_What the task asks_. Report back every line below that carries the word "fruit".

_Input data_.
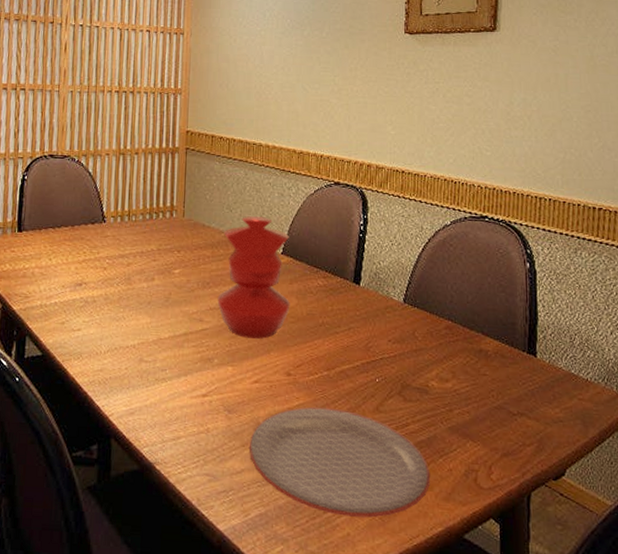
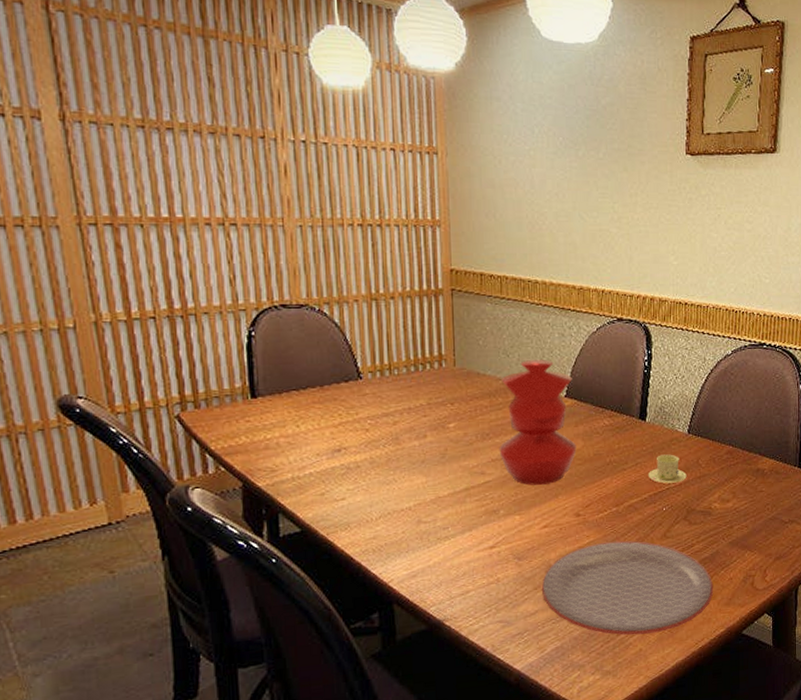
cup and saucer: none [360,322,402,354] -> present [647,454,687,484]

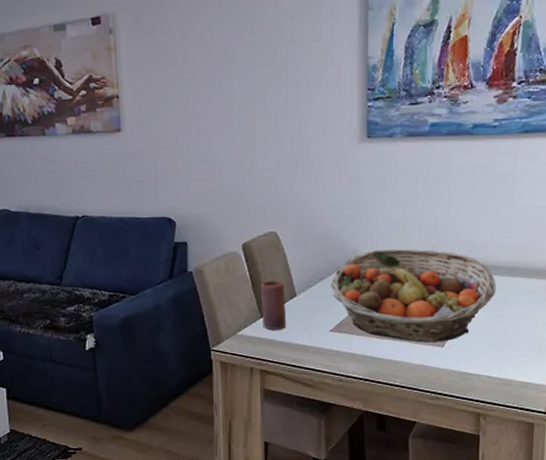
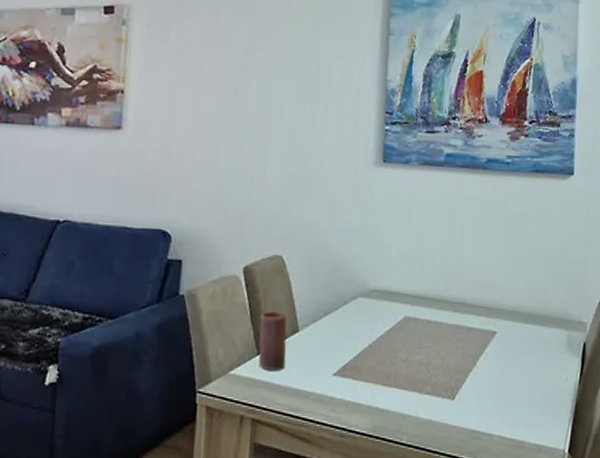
fruit basket: present [331,249,496,342] -> none [337,284,508,394]

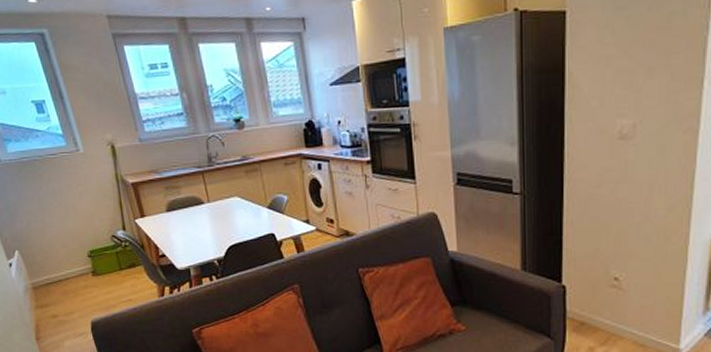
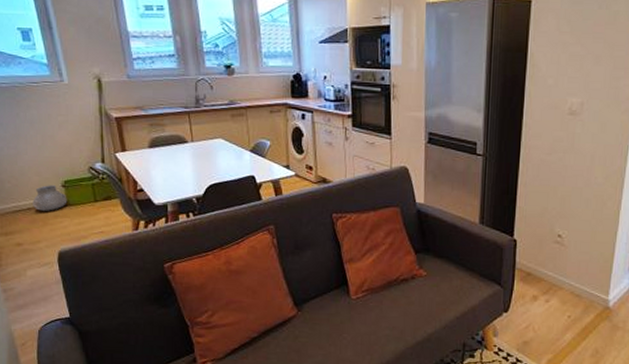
vase: none [62,256,95,282] -> present [33,185,67,211]

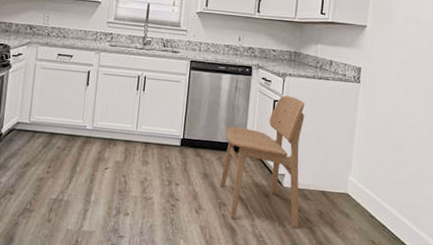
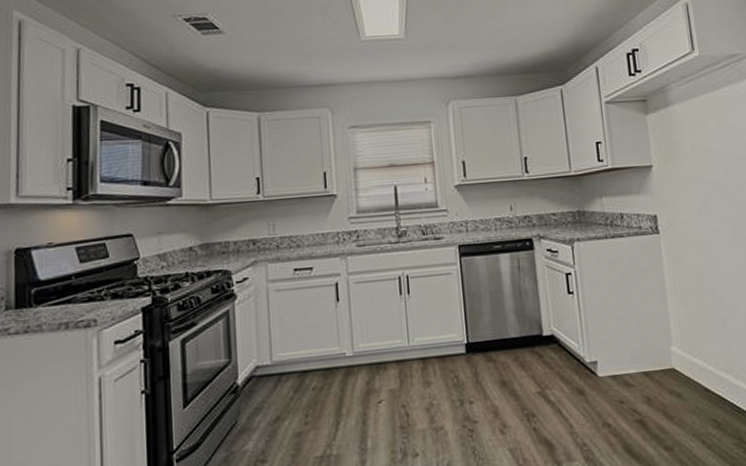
dining chair: present [219,95,305,227] -> none [517,264,626,430]

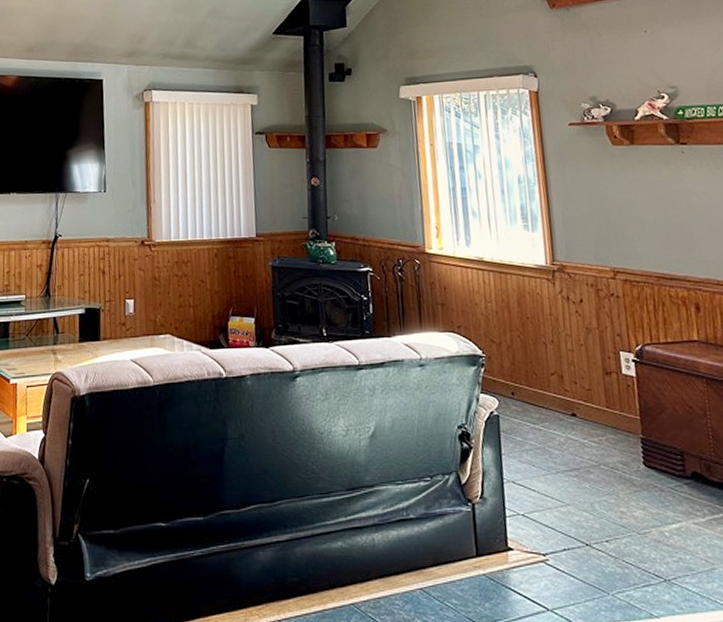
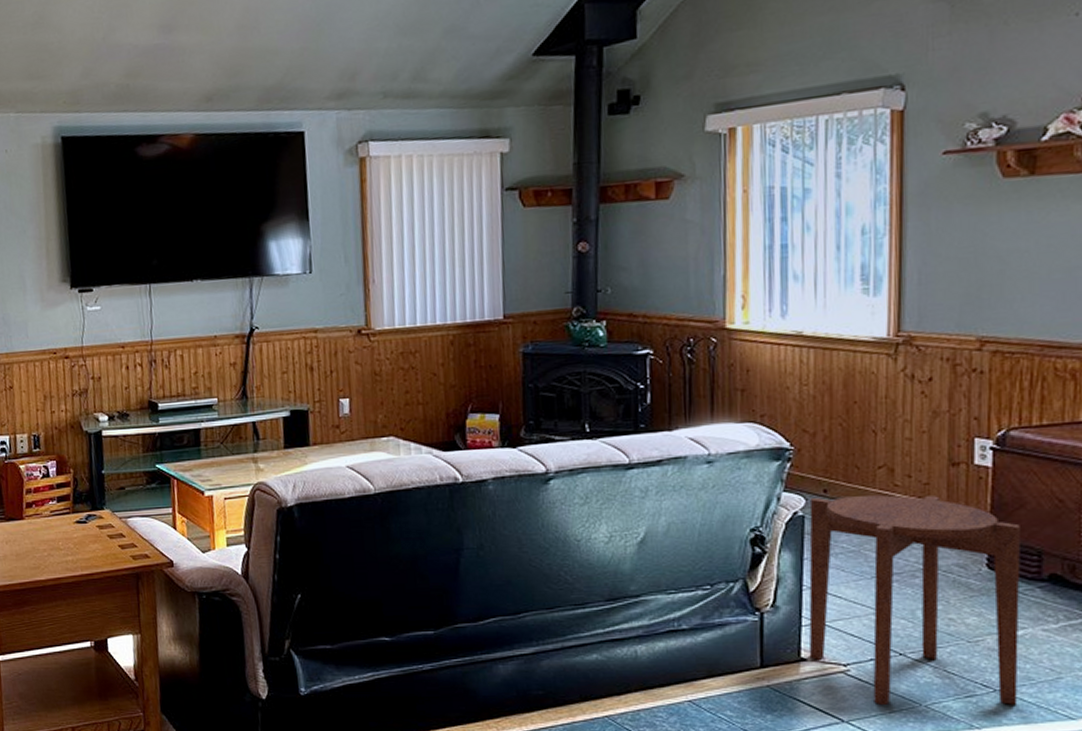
side table: none [502,398,685,595] -> present [808,495,1022,706]

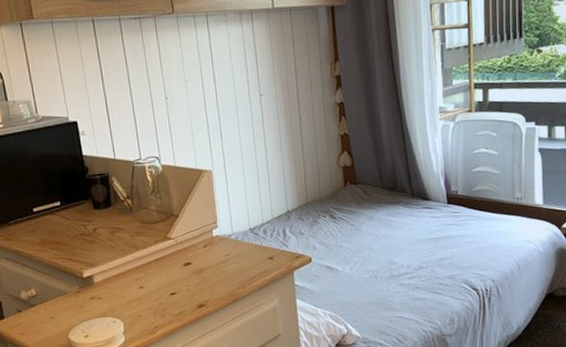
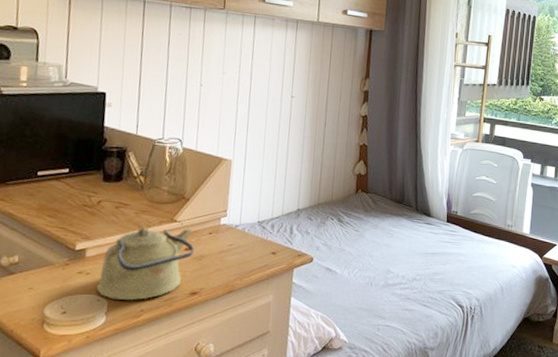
kettle: none [110,245,194,320] -> present [95,226,195,300]

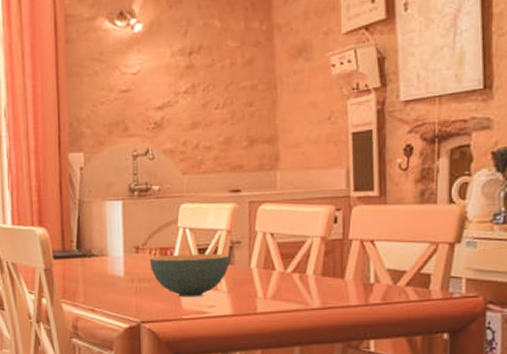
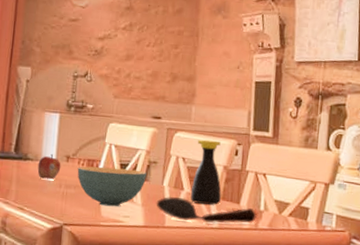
fruit: none [104,246,131,275] -> present [37,153,61,180]
spoon: none [244,278,366,305] -> present [156,196,257,224]
bottle: none [283,208,321,283] -> present [190,139,222,205]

_Task output_.
fruit basket: present [331,249,496,342] -> none [337,284,508,394]
fruit: none [104,246,131,275] -> present [37,153,61,180]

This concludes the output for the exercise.